Before turning to address his arguments for the acceptability of epistemic circularity, I wish to challenge the legitimacy of the distinction that Bergmann makes between logical and epistemic circularity. He defines logical circularity as a premise of an argument being the same as the conclusion and he defines epistemic circularity as the justification for a belief depending upon the truth of the belief. Apparently he thinks this distinction is quite significant. But I simply cannot see how this is not a distinction without a difference. I would imagine that Bergmann is astute enough to know that an argument can be logically circular even if one premise isn’t word-for-word identical to the conclusion so long as they express the same thought, concept, or idea. But once we have understood this, then how is that any different from epistemic circularity? In both cases, circularity constitutes no positive epistemic gain because the truth of what is supposed to be established has to be assumed from the start. Hence, I do not believe that Bergmann’s distinction is legitimate. Circularity is fallacious regardless of what form it takes.
So if we reject circularity of any kind, what about Bergmann’s arguments for the acceptability of epistemic circularity? As I said, he offers two. 1) Most philosophers accept that it is okay and 2) there is no alternative. His first argument is extremely dubious and even misleading. He bases this claim on the fact that most philosophers accept that there are non-inferentially justified beliefs. He then argues that this actually entails epistemic circularity. However, I disagree. I believe that Richard Fumerton’s account avoids epistemic circularity. Although Bergmann presumably thinks he has already shown that Fumerton’s account doesn’t work, I have now explained why I believe Bergmann is wrong on this count. As such, it seems to me that the internalist need not accept that non-inferentially justified beliefs entail epistemic circularity. More fundamentally, Bergmann is also making a blatant appeal to majority. The mere fact that most philosophers accept something does not, in any way, show that it is acceptable.
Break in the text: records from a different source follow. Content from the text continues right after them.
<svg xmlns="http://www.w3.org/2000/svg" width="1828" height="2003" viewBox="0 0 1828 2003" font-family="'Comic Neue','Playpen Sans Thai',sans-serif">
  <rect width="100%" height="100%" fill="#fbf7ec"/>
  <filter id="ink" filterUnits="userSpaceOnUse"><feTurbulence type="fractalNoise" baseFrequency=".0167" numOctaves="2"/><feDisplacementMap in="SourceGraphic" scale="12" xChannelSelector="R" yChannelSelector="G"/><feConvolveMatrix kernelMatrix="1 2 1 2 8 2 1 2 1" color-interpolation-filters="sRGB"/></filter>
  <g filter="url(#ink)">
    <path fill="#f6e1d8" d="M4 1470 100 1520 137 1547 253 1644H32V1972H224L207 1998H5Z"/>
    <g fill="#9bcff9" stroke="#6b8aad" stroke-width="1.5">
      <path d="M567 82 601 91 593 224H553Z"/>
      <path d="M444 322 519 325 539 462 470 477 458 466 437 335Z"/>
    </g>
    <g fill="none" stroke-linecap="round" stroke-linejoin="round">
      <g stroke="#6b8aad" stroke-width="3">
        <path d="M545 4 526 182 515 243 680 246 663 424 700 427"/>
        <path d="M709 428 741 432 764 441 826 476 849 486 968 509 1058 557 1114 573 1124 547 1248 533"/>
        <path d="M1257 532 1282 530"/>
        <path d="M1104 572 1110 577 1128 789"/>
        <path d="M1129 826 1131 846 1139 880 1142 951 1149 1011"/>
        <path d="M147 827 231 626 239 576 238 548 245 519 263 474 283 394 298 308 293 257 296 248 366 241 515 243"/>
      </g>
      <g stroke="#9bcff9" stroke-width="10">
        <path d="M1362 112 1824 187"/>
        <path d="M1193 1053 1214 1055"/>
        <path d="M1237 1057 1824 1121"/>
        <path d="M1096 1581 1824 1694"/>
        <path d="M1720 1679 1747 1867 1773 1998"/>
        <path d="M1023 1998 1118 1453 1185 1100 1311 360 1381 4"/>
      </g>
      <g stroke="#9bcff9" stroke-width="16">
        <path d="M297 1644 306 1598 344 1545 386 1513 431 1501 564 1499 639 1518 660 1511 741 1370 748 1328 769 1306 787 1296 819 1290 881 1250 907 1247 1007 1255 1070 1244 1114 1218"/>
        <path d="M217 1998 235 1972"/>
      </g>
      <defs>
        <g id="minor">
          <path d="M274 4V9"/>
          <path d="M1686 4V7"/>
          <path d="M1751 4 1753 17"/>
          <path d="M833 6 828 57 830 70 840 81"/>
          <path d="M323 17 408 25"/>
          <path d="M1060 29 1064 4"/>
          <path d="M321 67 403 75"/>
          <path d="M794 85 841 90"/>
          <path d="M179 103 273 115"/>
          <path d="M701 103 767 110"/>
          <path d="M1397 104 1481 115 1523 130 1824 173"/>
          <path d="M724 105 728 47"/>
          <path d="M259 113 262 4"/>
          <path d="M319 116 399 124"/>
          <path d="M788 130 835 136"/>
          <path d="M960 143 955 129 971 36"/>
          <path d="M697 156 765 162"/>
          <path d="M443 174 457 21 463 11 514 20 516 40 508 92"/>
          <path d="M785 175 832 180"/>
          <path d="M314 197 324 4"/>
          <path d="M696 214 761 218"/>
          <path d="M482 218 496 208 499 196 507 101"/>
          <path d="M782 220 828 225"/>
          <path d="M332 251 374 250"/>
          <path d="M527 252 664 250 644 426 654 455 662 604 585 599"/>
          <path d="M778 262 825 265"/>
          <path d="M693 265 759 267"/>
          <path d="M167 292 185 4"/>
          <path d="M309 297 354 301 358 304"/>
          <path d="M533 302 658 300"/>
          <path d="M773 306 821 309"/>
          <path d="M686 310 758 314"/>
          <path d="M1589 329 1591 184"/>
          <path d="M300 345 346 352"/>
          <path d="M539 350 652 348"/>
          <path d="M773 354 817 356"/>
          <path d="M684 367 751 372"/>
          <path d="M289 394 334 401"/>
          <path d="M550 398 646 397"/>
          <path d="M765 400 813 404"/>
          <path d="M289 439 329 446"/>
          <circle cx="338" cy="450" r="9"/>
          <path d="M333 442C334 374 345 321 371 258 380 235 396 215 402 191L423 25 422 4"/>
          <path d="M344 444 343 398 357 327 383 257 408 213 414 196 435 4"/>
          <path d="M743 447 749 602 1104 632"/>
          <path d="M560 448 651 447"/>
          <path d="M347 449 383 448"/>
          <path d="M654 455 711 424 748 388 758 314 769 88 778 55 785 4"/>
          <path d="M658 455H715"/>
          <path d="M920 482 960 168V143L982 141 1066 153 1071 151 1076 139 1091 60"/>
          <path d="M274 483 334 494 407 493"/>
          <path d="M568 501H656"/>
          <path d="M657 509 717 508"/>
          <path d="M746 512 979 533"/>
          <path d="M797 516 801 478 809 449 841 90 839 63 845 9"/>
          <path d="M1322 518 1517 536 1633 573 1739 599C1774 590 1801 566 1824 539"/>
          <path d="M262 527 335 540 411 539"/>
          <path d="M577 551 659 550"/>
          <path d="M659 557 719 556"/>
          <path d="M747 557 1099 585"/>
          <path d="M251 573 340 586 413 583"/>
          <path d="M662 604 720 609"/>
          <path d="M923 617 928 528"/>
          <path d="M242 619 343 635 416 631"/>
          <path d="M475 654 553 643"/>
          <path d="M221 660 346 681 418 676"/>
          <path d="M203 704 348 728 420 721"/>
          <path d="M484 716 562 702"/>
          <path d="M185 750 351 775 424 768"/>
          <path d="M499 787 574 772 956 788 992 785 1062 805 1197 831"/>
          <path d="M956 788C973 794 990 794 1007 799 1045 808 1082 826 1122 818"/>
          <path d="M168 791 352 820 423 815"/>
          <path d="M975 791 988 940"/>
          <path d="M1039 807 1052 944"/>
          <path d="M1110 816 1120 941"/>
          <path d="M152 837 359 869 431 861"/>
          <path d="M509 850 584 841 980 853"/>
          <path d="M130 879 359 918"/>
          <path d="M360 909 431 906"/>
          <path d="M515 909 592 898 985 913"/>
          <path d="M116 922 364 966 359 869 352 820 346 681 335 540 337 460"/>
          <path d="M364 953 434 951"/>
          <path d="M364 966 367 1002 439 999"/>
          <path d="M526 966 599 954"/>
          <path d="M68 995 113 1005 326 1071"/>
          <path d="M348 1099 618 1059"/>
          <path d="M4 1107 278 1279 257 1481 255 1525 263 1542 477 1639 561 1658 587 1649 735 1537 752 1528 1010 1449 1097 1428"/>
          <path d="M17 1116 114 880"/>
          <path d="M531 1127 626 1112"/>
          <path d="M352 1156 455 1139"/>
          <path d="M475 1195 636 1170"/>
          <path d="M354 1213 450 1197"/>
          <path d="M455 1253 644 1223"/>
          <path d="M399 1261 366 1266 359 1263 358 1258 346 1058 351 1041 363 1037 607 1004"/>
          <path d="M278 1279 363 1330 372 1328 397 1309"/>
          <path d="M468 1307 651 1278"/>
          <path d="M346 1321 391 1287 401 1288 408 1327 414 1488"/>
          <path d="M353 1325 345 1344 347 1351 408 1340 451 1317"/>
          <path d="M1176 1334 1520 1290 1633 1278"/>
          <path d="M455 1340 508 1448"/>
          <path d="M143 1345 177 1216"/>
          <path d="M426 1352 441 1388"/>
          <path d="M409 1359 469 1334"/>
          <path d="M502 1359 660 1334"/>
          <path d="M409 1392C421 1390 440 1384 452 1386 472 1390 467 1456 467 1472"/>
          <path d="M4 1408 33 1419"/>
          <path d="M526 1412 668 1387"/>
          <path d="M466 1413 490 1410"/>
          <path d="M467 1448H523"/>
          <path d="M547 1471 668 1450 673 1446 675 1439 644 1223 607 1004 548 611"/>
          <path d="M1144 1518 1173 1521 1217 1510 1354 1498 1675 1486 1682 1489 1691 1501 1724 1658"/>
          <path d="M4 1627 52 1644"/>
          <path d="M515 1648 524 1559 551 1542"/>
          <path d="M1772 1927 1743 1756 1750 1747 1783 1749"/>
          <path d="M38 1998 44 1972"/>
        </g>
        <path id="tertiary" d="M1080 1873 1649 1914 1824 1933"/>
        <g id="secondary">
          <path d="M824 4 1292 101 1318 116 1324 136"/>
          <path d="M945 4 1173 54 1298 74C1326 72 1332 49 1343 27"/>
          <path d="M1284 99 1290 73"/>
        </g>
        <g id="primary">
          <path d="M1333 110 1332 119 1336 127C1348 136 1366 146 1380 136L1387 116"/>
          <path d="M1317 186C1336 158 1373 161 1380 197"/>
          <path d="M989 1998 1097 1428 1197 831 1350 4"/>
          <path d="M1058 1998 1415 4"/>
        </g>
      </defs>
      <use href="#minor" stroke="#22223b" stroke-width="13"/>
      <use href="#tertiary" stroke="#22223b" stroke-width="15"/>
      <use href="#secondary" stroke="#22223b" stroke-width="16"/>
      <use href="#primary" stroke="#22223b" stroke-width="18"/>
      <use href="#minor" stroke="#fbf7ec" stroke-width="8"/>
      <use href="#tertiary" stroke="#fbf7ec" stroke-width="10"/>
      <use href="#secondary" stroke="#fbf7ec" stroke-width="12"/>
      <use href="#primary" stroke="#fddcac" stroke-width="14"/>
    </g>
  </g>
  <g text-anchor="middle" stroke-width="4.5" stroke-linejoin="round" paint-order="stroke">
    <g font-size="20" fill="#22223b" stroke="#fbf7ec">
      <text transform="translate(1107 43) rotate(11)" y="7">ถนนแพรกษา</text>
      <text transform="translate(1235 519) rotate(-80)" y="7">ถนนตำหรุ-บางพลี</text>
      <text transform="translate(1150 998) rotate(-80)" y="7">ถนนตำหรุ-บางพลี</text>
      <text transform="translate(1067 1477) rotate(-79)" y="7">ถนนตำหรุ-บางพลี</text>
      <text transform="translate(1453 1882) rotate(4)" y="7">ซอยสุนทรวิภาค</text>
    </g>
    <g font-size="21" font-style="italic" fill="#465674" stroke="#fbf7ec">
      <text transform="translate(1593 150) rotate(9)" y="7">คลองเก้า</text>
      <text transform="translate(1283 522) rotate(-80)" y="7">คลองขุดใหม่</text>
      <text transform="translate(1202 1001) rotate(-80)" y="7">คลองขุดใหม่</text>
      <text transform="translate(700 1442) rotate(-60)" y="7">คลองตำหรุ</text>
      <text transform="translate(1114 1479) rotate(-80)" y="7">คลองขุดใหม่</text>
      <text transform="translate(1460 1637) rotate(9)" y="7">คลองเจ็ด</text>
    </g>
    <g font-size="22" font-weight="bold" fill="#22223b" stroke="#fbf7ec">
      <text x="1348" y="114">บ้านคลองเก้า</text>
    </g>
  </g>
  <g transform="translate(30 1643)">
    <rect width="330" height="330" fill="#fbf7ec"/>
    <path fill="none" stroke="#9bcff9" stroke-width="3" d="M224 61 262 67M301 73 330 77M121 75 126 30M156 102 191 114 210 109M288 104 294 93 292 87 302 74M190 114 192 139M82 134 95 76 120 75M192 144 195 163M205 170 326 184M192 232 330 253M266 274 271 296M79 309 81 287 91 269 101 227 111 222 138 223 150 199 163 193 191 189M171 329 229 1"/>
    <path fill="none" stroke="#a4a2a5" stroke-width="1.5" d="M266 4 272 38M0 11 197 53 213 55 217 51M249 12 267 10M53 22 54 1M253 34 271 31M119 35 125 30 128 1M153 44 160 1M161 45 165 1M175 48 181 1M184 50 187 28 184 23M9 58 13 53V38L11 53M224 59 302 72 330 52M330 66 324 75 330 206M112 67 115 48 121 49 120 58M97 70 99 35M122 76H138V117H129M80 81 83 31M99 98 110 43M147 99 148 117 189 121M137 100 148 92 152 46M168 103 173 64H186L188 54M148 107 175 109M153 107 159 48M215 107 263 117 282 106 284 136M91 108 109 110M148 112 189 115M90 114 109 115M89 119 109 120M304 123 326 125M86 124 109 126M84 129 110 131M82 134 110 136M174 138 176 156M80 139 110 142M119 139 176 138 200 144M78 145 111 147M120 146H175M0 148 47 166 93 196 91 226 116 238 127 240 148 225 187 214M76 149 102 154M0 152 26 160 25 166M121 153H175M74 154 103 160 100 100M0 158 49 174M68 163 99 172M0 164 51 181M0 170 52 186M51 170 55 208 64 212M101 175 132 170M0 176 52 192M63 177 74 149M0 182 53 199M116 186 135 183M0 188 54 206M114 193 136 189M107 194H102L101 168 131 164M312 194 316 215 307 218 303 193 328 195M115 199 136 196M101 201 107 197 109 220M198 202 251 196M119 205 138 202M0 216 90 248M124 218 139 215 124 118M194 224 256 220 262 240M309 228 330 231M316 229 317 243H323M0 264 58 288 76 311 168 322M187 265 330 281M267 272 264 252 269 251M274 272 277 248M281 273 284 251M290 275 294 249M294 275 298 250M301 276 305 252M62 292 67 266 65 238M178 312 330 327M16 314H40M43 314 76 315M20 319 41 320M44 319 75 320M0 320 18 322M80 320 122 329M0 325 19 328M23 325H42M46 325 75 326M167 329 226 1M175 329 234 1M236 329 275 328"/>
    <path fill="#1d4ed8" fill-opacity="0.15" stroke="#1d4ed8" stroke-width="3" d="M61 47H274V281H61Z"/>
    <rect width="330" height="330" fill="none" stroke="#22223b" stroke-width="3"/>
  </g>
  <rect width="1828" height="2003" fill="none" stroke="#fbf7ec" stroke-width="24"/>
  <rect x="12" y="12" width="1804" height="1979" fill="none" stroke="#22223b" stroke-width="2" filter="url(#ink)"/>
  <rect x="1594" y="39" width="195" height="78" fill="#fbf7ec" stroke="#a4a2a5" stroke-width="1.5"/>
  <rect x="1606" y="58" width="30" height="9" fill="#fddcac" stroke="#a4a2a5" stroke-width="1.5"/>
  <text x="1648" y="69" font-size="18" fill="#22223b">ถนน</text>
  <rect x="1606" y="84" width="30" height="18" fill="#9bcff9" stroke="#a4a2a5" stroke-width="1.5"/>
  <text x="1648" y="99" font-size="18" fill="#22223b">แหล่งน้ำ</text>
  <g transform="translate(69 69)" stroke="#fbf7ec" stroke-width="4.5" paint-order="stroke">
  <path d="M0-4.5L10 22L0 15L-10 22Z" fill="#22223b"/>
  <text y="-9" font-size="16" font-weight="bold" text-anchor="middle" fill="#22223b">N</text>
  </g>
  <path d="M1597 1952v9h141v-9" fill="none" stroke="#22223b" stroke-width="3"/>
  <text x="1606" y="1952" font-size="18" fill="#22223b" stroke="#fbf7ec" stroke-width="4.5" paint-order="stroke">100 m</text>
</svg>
Bergmann’s second argument depends on the thesis that there is no alternative to epistemic circularity. As I have already noted, I believe that Richard Fumerton has provided just such an alternative and I explained why Bergmann’s criticisms of Fumerton do not hold up. So on the one hand, I believe that the internalist has excellent grounds for simply rejecting Bergmann’s claim that there is no alternative. But even if Bergmann was correct that there really was no alternative to epistemic circularity, the internalist may still point out that he has committed an is-ought fallacy. Even if it were true that all reasoning was circular, it simply does not follow that all reasoning ought to be or that it is somehow capable of yielding positive epistemic goods. Consequently, I find Bergmann’s defense of epistemic circularity thoroughly unconvincing.
Despite the decided negativity of this review, in closing, I want to re-emphasize that I genuinely appreciated the book. Bergmann’s arguments are some of the best I have come across in support of externalism. He doesn’t rely on arguments from animal knowledge or infant knowledge or some other sort of gratuitous assumption that the internalist can easily reject. He addresses the foundational issues that internalists care about and takes on their best defenders. For that, I praise the effort of the book and I heartily recommend it as a stellar defense for externalists and a serious challenge to be answered for internalists.